Directions
Out of the material that follows, write out exactly the lines from the line with "medium amount of" to the line with "cells are negative", both ends included, and no others.

Data shown
--- START ---

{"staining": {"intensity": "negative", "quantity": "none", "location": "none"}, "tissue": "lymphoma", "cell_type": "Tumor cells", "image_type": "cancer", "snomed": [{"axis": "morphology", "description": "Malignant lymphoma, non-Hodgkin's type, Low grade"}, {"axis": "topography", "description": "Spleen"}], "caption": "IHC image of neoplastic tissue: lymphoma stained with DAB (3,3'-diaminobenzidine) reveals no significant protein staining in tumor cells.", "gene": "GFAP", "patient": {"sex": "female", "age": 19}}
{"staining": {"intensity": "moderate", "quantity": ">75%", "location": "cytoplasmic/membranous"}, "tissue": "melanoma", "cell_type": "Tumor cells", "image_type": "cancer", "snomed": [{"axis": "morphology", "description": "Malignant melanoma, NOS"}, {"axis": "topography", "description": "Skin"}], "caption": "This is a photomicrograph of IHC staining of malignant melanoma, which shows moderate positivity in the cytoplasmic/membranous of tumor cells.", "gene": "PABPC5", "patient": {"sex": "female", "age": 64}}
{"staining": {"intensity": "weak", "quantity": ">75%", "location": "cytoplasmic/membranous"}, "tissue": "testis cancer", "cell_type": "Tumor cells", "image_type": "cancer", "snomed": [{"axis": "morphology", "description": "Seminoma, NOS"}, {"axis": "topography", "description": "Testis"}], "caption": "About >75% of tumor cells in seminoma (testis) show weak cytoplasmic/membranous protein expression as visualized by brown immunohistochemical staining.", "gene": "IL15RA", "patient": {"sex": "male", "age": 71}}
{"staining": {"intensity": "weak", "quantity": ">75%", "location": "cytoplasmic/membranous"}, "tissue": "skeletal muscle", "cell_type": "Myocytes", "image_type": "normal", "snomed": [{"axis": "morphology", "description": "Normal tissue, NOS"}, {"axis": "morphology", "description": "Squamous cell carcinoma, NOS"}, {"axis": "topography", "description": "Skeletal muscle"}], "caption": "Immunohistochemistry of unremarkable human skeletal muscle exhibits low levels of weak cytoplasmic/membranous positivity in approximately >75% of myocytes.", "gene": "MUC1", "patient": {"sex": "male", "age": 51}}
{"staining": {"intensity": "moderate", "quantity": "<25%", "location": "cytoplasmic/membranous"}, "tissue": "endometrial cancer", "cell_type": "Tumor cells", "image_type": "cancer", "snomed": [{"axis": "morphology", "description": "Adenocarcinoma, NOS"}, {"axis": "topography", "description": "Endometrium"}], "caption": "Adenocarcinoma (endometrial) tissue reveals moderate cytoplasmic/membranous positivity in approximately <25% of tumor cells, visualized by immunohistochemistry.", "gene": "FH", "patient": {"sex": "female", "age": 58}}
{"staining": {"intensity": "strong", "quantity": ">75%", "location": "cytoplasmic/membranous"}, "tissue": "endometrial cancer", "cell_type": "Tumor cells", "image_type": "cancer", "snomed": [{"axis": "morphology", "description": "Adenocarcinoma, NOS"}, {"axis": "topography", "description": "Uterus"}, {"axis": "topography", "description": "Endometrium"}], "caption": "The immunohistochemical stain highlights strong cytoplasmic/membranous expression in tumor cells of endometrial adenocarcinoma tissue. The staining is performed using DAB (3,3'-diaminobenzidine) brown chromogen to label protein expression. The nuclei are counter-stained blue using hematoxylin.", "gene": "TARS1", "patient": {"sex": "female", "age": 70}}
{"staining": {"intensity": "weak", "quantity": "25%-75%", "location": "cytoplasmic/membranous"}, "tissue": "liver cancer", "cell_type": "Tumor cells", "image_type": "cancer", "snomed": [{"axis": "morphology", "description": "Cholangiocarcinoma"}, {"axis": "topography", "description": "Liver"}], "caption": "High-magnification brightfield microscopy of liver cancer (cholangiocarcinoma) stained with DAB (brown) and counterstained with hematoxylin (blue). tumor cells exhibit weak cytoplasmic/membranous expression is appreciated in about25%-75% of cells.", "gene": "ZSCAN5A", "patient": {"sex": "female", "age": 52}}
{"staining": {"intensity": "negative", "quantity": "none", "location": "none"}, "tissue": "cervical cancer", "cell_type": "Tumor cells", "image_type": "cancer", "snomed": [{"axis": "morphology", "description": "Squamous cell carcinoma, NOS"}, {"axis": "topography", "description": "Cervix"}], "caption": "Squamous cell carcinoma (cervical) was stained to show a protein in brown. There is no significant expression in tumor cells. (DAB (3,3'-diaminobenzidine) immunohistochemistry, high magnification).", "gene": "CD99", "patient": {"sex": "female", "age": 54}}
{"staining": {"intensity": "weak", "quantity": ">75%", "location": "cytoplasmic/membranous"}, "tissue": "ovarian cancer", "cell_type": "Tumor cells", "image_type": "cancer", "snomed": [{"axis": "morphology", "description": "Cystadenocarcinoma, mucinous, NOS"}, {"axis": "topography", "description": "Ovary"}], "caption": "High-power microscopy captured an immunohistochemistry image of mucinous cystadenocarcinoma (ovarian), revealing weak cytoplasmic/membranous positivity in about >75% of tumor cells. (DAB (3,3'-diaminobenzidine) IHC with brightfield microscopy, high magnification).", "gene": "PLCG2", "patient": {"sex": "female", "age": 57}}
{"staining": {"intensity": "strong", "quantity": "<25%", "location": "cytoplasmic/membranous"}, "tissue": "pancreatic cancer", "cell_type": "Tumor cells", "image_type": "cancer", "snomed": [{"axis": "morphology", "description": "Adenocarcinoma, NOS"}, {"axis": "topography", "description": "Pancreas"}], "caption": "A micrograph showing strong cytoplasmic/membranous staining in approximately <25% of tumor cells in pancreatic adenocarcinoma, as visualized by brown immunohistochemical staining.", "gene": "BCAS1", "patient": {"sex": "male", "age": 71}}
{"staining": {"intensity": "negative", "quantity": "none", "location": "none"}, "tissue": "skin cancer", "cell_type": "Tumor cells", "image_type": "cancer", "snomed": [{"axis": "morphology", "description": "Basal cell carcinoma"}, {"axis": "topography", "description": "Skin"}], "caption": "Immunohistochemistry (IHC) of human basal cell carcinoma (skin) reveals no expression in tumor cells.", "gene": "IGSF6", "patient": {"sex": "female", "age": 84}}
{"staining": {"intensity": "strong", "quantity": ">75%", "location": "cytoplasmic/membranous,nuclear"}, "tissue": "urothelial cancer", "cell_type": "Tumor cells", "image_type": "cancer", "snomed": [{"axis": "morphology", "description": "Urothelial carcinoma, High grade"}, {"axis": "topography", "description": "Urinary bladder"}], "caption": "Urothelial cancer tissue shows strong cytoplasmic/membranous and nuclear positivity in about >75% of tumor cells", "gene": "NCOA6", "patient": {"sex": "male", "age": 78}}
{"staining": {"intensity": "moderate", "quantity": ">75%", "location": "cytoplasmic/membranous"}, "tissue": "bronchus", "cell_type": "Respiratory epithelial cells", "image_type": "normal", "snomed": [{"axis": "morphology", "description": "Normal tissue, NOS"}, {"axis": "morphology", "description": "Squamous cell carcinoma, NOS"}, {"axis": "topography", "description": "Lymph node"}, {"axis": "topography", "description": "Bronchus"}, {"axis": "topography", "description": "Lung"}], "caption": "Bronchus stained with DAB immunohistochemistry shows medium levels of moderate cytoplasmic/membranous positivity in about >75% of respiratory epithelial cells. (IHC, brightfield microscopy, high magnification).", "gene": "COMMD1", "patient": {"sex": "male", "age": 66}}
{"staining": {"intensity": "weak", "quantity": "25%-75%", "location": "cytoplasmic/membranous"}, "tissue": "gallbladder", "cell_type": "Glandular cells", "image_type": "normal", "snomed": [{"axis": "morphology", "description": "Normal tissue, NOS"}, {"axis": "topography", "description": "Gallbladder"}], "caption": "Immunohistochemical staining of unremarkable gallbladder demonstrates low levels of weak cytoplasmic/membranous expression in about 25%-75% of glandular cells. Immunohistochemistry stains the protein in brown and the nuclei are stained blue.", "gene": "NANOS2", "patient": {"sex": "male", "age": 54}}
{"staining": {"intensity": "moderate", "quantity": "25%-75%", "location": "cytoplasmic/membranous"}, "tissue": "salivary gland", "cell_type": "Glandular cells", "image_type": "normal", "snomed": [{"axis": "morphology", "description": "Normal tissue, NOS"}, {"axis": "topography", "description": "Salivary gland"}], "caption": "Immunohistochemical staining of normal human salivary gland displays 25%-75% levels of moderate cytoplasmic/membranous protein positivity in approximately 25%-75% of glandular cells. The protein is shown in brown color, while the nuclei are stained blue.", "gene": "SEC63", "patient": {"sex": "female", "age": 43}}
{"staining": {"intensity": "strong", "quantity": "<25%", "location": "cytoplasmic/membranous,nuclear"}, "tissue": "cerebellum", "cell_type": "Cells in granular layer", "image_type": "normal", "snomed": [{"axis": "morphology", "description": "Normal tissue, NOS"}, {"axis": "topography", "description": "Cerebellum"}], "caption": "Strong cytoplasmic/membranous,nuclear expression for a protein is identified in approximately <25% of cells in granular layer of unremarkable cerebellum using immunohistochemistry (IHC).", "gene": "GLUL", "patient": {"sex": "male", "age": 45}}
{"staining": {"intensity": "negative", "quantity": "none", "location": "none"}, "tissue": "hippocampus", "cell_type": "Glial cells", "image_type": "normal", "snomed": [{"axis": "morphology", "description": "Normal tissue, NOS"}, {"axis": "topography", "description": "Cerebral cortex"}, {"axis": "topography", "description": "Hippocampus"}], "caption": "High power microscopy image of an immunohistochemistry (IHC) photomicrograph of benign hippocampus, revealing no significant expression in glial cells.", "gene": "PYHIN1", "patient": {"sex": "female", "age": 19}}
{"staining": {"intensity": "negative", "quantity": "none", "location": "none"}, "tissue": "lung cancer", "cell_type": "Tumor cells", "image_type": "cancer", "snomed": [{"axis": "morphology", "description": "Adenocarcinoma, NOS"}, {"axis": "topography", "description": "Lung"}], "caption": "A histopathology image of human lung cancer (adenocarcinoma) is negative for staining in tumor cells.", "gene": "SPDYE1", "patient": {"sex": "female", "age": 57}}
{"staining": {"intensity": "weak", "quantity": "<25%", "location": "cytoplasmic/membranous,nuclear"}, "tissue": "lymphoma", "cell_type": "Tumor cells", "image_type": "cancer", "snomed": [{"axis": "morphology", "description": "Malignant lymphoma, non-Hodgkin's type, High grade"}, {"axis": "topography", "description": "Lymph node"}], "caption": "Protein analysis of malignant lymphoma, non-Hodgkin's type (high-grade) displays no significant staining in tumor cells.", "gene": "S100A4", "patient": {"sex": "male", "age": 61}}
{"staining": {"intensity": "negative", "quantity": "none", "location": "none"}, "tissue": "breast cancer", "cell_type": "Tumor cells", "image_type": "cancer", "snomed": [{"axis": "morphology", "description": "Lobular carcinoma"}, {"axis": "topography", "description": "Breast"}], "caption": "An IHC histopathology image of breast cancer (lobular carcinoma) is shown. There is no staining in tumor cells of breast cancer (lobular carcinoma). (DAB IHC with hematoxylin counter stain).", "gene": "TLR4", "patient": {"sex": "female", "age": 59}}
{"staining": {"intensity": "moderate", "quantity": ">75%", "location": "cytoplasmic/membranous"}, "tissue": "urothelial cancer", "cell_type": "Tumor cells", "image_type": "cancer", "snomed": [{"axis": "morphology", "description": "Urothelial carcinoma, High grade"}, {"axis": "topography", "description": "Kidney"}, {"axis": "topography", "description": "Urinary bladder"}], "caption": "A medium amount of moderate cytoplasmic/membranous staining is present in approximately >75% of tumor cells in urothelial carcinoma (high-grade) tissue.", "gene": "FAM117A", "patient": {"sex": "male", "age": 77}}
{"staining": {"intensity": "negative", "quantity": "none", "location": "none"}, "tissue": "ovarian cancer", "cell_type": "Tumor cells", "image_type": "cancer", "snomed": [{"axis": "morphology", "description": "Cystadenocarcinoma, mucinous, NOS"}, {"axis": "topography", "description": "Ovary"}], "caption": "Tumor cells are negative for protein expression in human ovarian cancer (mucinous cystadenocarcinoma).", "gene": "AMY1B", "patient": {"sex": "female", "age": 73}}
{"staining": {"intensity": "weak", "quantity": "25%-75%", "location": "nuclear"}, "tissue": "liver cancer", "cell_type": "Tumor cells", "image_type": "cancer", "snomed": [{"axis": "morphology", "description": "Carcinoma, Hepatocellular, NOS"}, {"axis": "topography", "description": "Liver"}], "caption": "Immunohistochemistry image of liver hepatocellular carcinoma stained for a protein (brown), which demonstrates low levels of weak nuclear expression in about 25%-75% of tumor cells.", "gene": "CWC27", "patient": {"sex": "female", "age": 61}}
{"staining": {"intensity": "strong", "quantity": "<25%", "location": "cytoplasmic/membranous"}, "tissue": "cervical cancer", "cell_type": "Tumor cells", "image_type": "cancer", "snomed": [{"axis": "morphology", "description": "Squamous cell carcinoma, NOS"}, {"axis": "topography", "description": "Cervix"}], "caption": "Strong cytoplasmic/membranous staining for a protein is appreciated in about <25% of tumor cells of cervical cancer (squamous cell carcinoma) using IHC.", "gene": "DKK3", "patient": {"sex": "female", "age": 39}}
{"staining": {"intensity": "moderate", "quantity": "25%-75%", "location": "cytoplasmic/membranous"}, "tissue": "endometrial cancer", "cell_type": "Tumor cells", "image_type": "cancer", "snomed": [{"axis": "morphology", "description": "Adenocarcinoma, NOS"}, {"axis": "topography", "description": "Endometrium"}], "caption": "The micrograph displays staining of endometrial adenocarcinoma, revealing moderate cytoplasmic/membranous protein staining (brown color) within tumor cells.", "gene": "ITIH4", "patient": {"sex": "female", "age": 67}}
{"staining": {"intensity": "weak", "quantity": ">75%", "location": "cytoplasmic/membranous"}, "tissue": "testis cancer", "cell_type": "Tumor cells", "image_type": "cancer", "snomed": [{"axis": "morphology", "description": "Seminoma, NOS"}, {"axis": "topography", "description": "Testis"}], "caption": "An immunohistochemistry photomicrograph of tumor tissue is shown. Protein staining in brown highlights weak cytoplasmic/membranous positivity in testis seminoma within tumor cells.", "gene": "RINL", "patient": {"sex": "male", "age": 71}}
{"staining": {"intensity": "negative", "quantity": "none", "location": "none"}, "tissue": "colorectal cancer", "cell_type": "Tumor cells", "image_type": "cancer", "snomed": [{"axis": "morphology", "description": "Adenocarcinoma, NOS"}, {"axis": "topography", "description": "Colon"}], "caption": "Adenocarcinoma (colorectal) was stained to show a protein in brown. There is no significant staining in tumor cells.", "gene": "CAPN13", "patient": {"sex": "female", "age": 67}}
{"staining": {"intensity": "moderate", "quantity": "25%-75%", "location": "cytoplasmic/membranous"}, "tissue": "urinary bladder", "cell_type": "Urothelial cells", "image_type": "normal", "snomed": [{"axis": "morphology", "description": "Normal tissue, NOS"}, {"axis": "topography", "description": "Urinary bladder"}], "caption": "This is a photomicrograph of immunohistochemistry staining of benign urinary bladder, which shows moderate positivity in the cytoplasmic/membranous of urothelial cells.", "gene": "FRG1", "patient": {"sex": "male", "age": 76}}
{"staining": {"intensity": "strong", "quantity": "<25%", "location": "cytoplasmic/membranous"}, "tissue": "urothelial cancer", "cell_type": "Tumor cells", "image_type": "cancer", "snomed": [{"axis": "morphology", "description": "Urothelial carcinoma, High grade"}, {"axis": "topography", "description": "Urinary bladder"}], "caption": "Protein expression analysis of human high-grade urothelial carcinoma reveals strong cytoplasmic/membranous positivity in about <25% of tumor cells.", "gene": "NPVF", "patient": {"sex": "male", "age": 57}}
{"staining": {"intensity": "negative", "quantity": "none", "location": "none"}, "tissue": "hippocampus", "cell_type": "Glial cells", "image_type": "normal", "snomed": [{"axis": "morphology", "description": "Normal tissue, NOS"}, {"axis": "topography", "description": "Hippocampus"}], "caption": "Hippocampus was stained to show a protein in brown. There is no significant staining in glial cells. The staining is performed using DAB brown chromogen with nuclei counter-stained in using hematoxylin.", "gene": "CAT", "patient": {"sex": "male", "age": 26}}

--- END ---

Solution for this exercise
{"staining": {"intensity": "moderate", "quantity": ">75%", "location": "cytoplasmic/membranous"}, "tissue": "urothelial cancer", "cell_type": "Tumor cells", "image_type": "cancer", "snomed": [{"axis": "morphology", "description": "Urothelial carcinoma, High grade"}, {"axis": "topography", "description": "Kidney"}, {"axis": "topography", "description": "Urinary bladder"}], "caption": "A medium amount of moderate cytoplasmic/membranous staining is present in approximately >75% of tumor cells in urothelial carcinoma (high-grade) tissue.", "gene": "FAM117A", "patient": {"sex": "male", "age": 77}}
{"staining": {"intensity": "negative", "quantity": "none", "location": "none"}, "tissue": "ovarian cancer", "cell_type": "Tumor cells", "image_type": "cancer", "snomed": [{"axis": "morphology", "description": "Cystadenocarcinoma, mucinous, NOS"}, {"axis": "topography", "description": "Ovary"}], "caption": "Tumor cells are negative for protein expression in human ovarian cancer (mucinous cystadenocarcinoma).", "gene": "AMY1B", "patient": {"sex": "female", "age": 73}}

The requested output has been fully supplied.